Gold Is Dead. Long Live Gold

 | Jul 26, 2015 12:29AM ET

- Heavy is the head that wears the crown

Among our less prescient perspectives has been the expectation that the precious metals sector would rekindle the flame it fervently held over the previous decade. Despite successfully exploiting the explosive downside pivots in silver and gold from second quarter of 2013 , the sector has continued to disappoint our more bullish leanings, while slowly circling the drain in a disinflationary counterclockwise rotation.

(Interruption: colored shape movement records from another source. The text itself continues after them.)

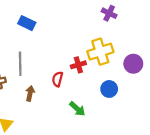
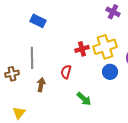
red cross: (78, 65) -> (82, 49), moved
blue circle: (109, 89) -> (110, 72), moved

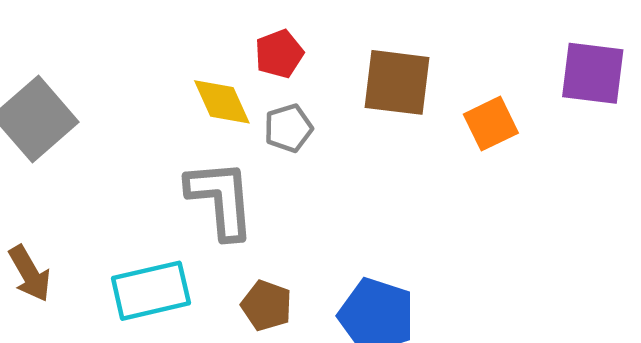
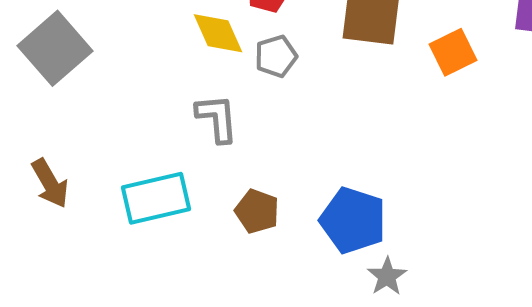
gray L-shape: (221, 199) -> (217, 118), size x0.7

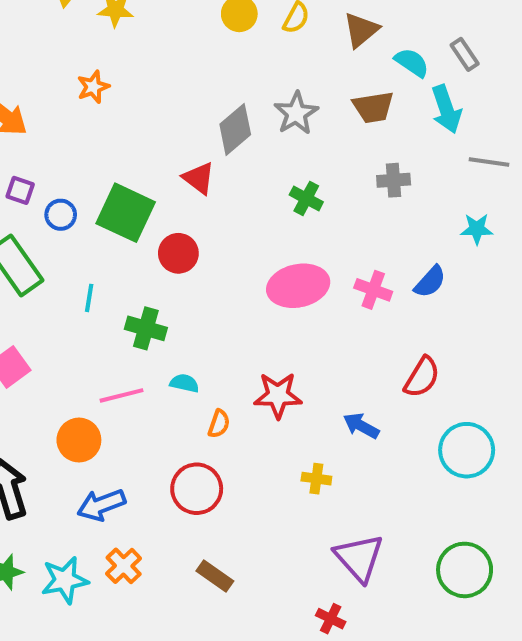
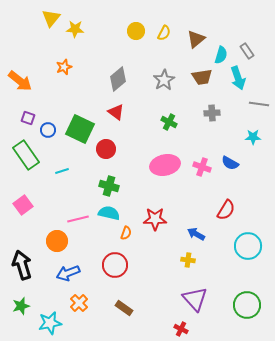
cyan semicircle: (412, 62) -> (221, 55), turned 72
gray diamond: (235, 129) -> (118, 79), moved
blue semicircle: (430, 282) -> (230, 163), turned 78
cyan line: (89, 298) -> (62, 171), turned 64
green cross: (146, 328) -> (109, 186), moved
cyan semicircle: (184, 383) -> (109, 213), size x1.5
yellow cross: (316, 479) -> (188, 260), moved
cyan star: (65, 580) -> (50, 323), moved

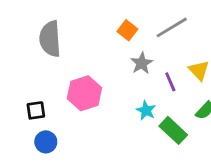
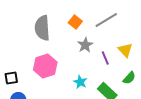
gray semicircle: (50, 39) -> (42, 28), moved
cyan star: (146, 110) -> (80, 82), moved

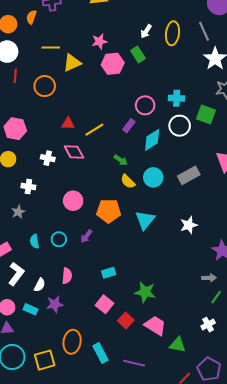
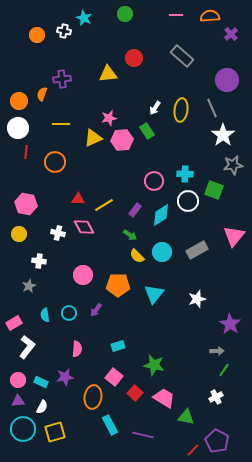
yellow triangle: (72, 63) -> (93, 138), moved
purple rectangle: (129, 126) -> (135, 210), moved
white semicircle: (40, 285) -> (42, 407), moved
orange ellipse: (72, 342) -> (93, 397), moved

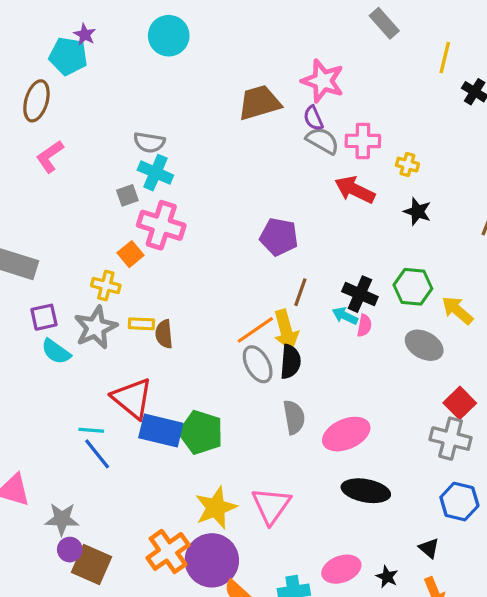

Over the past few months, we have taken a more agnostic approach to precious metals across the intermediate-term; primarily, due to 1) the further breakdown in the yen this May (see here) and 2) the growing likelihood of a rate hike by the Fed - and greater similarities that gold was expressing with its secular low made along the Fed's march to rate hikes in the summer of 1999 (see here). With gold achieving fresh five year lows this past week, we thought we would revisit the sector and offer up some thoughts on these two points.

Gold and the Japanese yen have trended closely together since the equity markets peaked in October 2007 and the financial crisis unfolded over the next two years. While gold set its closing high eight weeks before the yen in 2011, it has since followed the downside breaks in the yen with varying lags of several weeks - the most recent breakdown in the yen occurring 8 weeks ago.